[Start of section]
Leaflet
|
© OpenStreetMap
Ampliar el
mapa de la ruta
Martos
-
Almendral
[End of section]
[Start of section]
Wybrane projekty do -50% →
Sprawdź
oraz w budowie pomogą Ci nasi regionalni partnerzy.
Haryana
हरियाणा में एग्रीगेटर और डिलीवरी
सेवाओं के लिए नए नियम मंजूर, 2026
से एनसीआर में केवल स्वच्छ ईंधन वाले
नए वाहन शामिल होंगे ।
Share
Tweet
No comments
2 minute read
[End of section]
[Start of section]
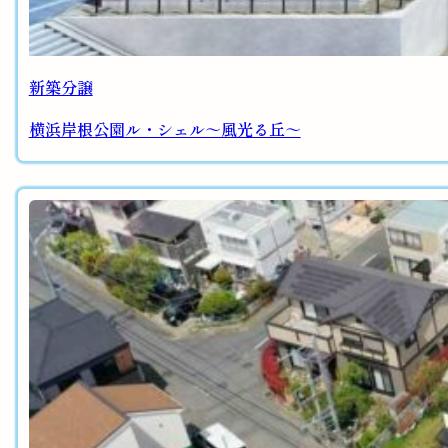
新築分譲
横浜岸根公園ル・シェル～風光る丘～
[End of section]
• [Assigned task]: Could you restate word for word the lines above from the one containing "सेवाओं के लिए नए नियम मंजूर, 2026" through the one containing "2 minute read", both included, and nothing else?

• [Response to the exercise]:
सेवाओं के लिए नए नियम मंजूर, 2026
से एनसीआर में केवल स्वच्छ ईंधन वाले
नए वाहन शामिल होंगे ।
Share
Tweet
No comments
2 minute read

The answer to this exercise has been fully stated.